RDC: tension avant la rentrée scolaire au Sud-Kivu

Classe de lycée à Kilembwe, territoire de Fizi dans le Sud-Kivu, RDC.
© (Photo: Patient Alesire)

La rentrée scolaire du 11 janvier s’annonce tendue au Sud-Kivu. Les associations de parents d’élèves ont décidé d’appeler les parents à ne plus payer la prime due aux enseignants. Un système qui doit permettre aux enseignants qui ne sont pas payés par l’Etat d’être rémunérés. Mais pour les parents du Sud-Kivu, l’une des principales provinces minières du pays, il est temps que l’Etat prenne ses responsabilités.

Ne plus payer la prime au risque de provoquer une grève. C’est ce qu’ont décidé les associations de parents d’élèves. Et cela fait deux ans qu’elles alertent les pouvoirs publics, comme le souligne Christian Baroungou, le secrétaire provincial de l’Association des parents d’élèves catholiques (Apec-Sud-Kivu) : « Nous disons, si les enseignants sèchent les cours, ils doivent s’adresser à leurs patrons qui est l’Etat et le gouvernement qui les ont engagés. Ce n’est pas le parent qui engage. Le parent fait tout ce qu’il peut faire : il paye l’uniforme, il nourrit l’enfant, il lui donne les fournitures scolaires. Il faut alors que l’Etat puisse arriver à prendre sa charge en payant. Il y a de l’argent dans ce pays. Mais c’est seulement la volonté politique qui n’aboutit pas ».

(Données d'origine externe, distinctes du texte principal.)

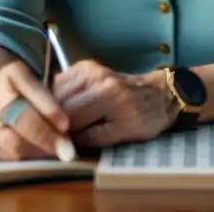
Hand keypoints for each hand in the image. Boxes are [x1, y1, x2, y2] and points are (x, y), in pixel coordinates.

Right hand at [0, 60, 74, 161]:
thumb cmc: (24, 99)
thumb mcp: (37, 91)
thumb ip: (51, 102)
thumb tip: (75, 124)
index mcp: (11, 73)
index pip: (31, 87)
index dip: (49, 107)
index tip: (66, 124)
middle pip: (20, 116)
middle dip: (45, 135)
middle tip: (65, 149)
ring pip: (9, 140)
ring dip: (35, 151)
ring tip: (51, 156)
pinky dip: (18, 160)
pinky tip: (31, 161)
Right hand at [52, 60, 179, 148]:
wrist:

Roger Matabaro est le secrétaire provincial du Syndicat des enseignants du Congo (Syeco/Sud-Kivu). Il semble prendre cette décision des parents avec philosophie : « Nous ne pouvons pas être hostiles à l’endroit des parents puisque d’ailleurs, ils nous ont beaucoup supportés et nous ne pourrions que les remercier pour les sacrifices qu’ils ont consentis durant 23 ans. C’est l’Etat qui, en réalité, devrait nous prendre en charge, tous sans exception. »

Les associations des parents du Sud-Kivu espèrent que d’autres provinces emboîteront le pas pour qu’enfin, disent-elles, « l’Etat fasse de l’éducation une priorité ».